[Dataset extract]:
######

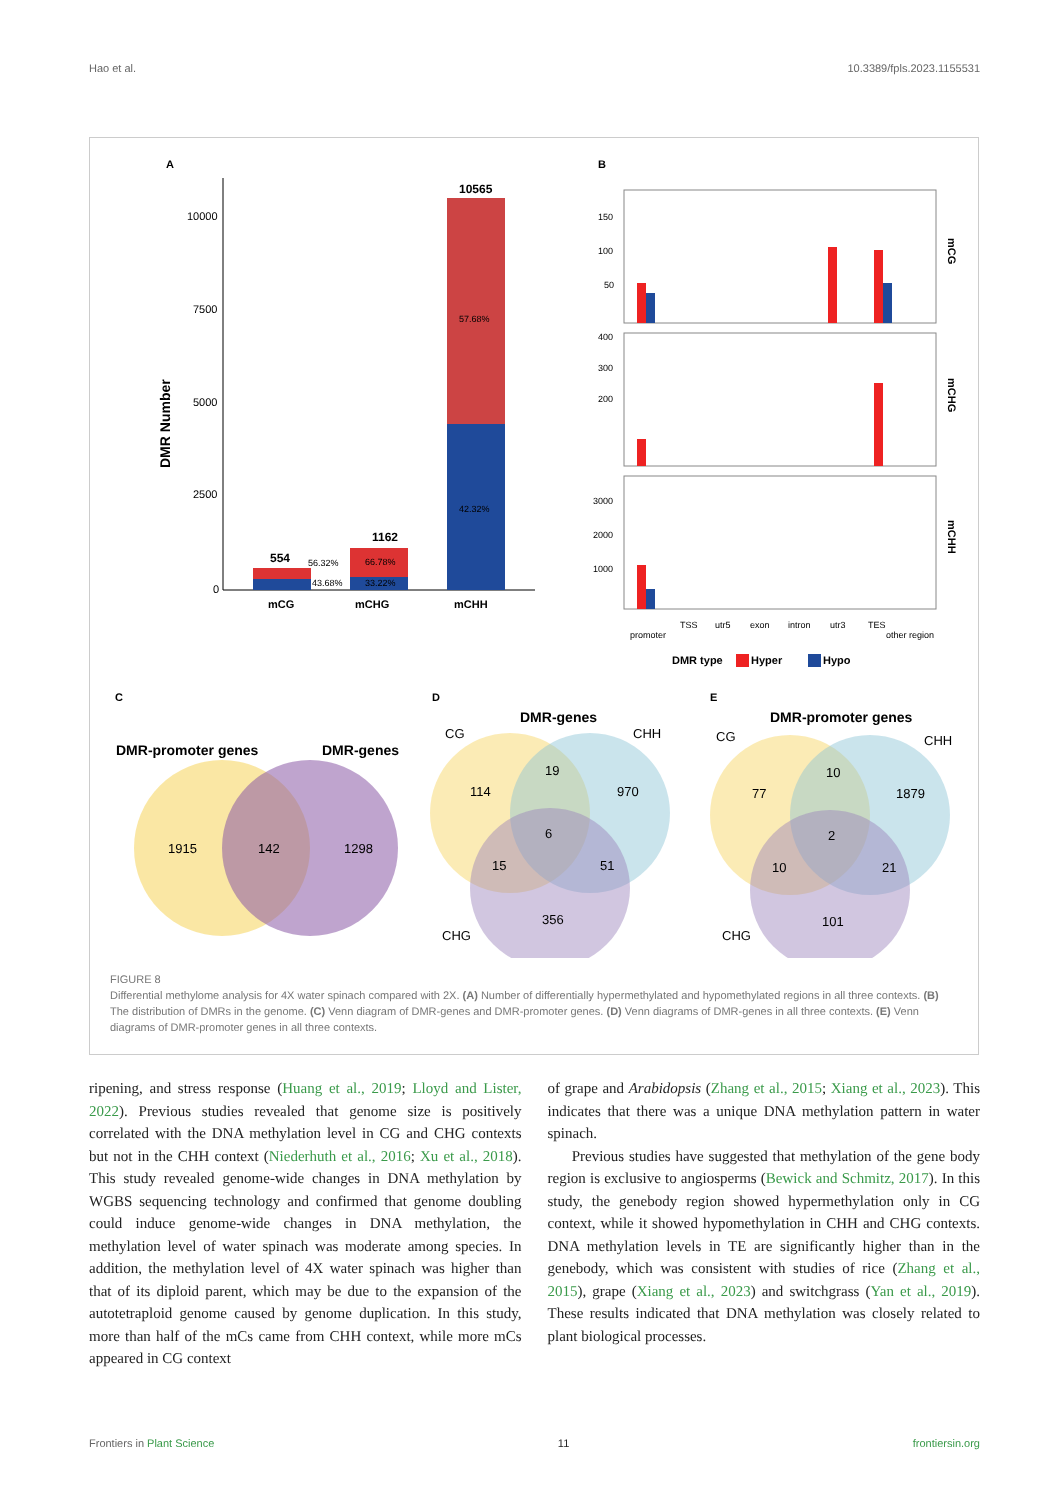Hao et al. 10.3389/fpls.2023.1155531
A
DMR Number
10000
7500
5000
2500
0
554
1162
10565
56.32%
43.68%
66.78%
33.22%
57.68%
42.32%
mCG
mCHG
mCHH
B
mCG
mCHG
mCHH
150
100
50
400
300
200
3000
2000
1000
promoter
TSS
utr5
exon
intron
utr3
TES
other region
DMR type
Hyper
Hypo
C
D
E
DMR-promoter genes
DMR-genes
1915
142
1298
DMR-genes
CG
CHH
CHG
114
19
970
6
15
51
356
DMR-promoter genes
CG
CHH
CHG
77
10
1879
2
10
21
101
FIGURE 8
Differential methylome analysis for 4X water spinach compared with 2X. (A) Number of differentially hypermethylated and hypomethylated regions in all three contexts. (B) The distribution of DMRs in the genome. (C) Venn diagram of DMR-genes and DMR-promoter genes. (D) Venn diagrams of DMR-genes in all three contexts. (E) Venn diagrams of DMR-promoter genes in all three contexts.
ripening, and stress response (Huang et al., 2019; Lloyd and Lister, 2022). Previous studies revealed that genome size is positively correlated with the DNA methylation level in CG and CHG contexts but not in the CHH context (Niederhuth et al., 2016; Xu et al., 2018). This study revealed genome-wide changes in DNA methylation by WGBS sequencing technology and confirmed that genome doubling could induce genome-wide changes in DNA methylation, the methylation level of water spinach was moderate among species. In addition, the methylation level of 4X water spinach was higher than that of its diploid parent, which may be due to the expansion of the autotetraploid genome caused by genome duplication. In this study, more than half of the mCs came from CHH context, while more mCs appeared in CG context
of grape and Arabidopsis (Zhang et al., 2015; Xiang et al., 2023). This indicates that there was a unique DNA methylation pattern in water spinach.
Previous studies have suggested that methylation of the gene body region is exclusive to angiosperms (Bewick and Schmitz, 2017). In this study, the genebody region showed hypermethylation only in CG context, while it showed hypomethylation in CHH and CHG contexts. DNA methylation levels in TE are significantly higher than in the genebody, which was consistent with studies of rice (Zhang et al., 2015), grape (Xiang et al., 2023) and switchgrass (Yan et al., 2019). These results indicated that DNA methylation was closely related to plant biological processes.
Frontiers in Plant Science 11 frontiersin.org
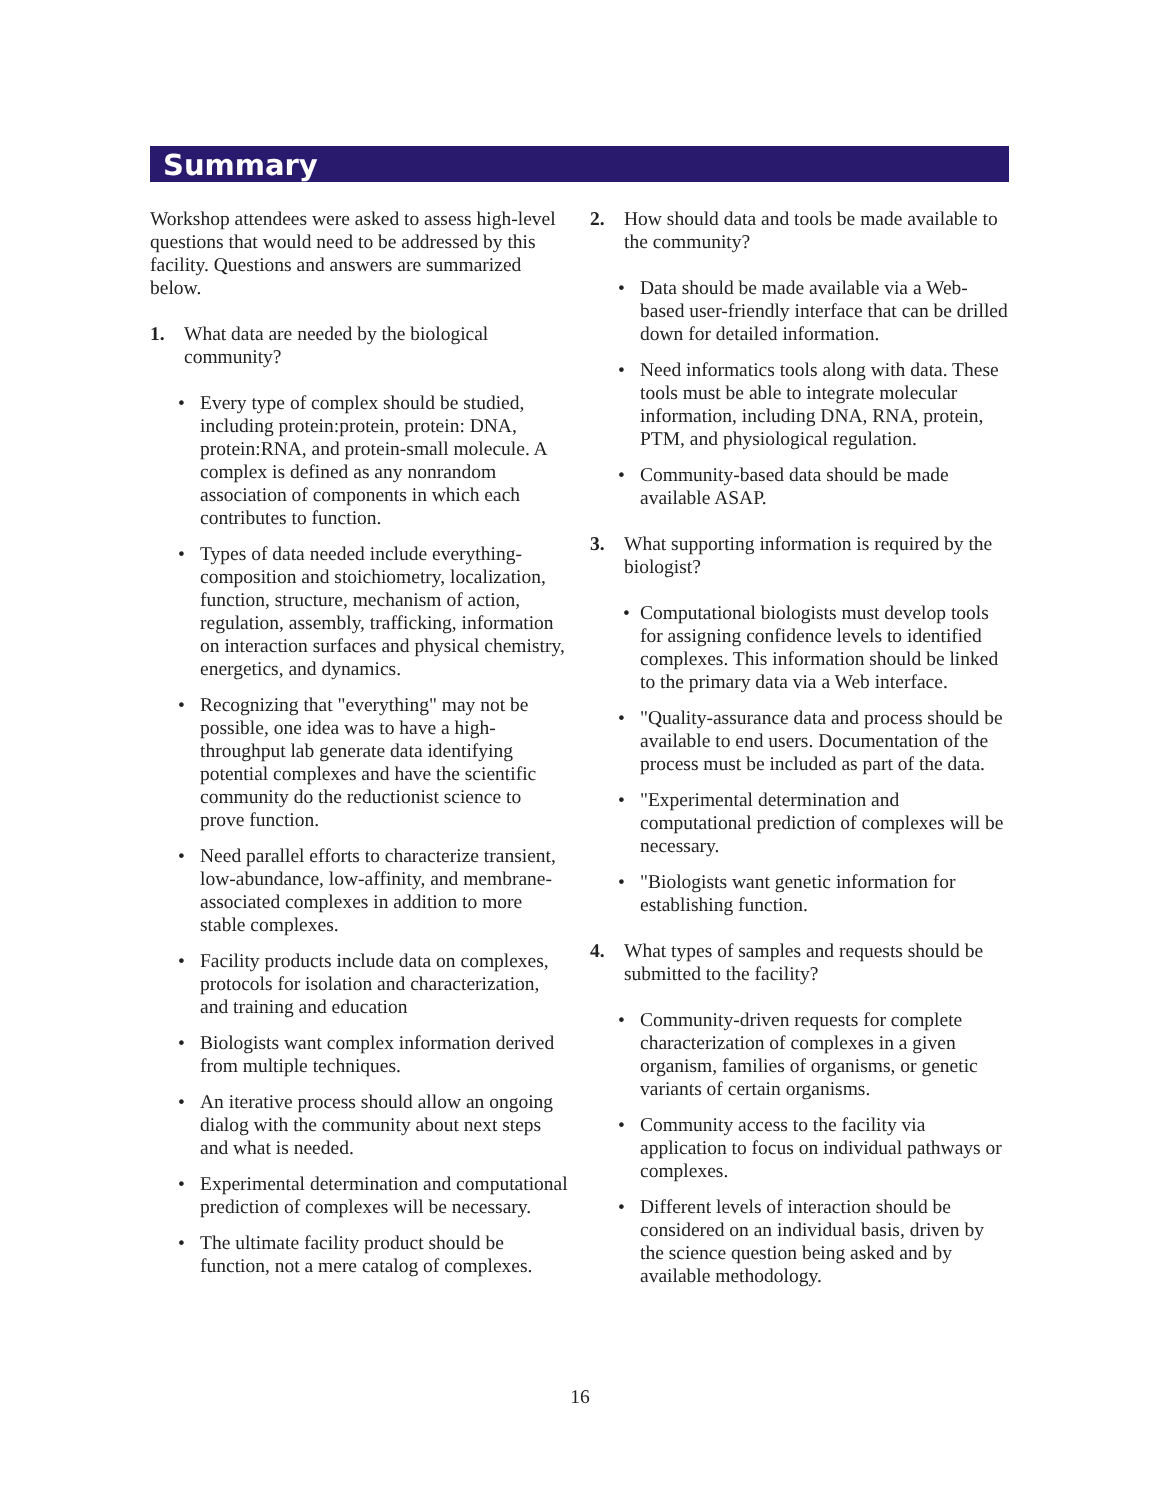Summary
Workshop attendees were asked to assess high-level questions that would need to be addressed by this facility. Questions and answers are summarized below.
1. What data are needed by the biological community?
• Every type of complex should be studied, including protein:protein, protein: DNA, protein:RNA, and protein-small molecule. A complex is defined as any nonrandom association of components in which each contributes to function.
• Types of data needed include everything-composition and stoichiometry, localization, function, structure, mechanism of action, regulation, assembly, trafficking, information on interaction surfaces and physical chemistry, energetics, and dynamics.
• Recognizing that "everything" may not be possible, one idea was to have a high-throughput lab generate data identifying potential complexes and have the scientific community do the reductionist science to prove function.
• Need parallel efforts to characterize transient, low-abundance, low-affinity, and membrane-associated complexes in addition to more stable complexes.
• Facility products include data on complexes, protocols for isolation and characterization, and training and education
• Biologists want complex information derived from multiple techniques.
• An iterative process should allow an ongoing dialog with the community about next steps and what is needed.
• Experimental determination and computational prediction of complexes will be necessary.
• The ultimate facility product should be function, not a mere catalog of complexes.
2. How should data and tools be made available to the community?
• Data should be made available via a Web-based user-friendly interface that can be drilled down for detailed information.
• Need informatics tools along with data. These tools must be able to integrate molecular information, including DNA, RNA, protein, PTM, and physiological regulation.
• Community-based data should be made available ASAP.
3. What supporting information is required by the biologist?
• Computational biologists must develop tools for assigning confidence levels to identified complexes. This information should be linked to the primary data via a Web interface.
• "Quality-assurance data and process should be available to end users. Documentation of the process must be included as part of the data.
• "Experimental determination and computational prediction of complexes will be necessary.
• "Biologists want genetic information for establishing function.
4. What types of samples and requests should be submitted to the facility?
• Community-driven requests for complete characterization of complexes in a given organism, families of organisms, or genetic variants of certain organisms.
• Community access to the facility via application to focus on individual pathways or complexes.
• Different levels of interaction should be considered on an individual basis, driven by the science question being asked and by available methodology.
16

######

[Task instructions]: Each line with the word "want" in the records above belongs in the result; copy all of them.

[Expected answer]:
• Biologists want complex information derived from multiple techniques.
• "Biologists want genetic information for establishing function.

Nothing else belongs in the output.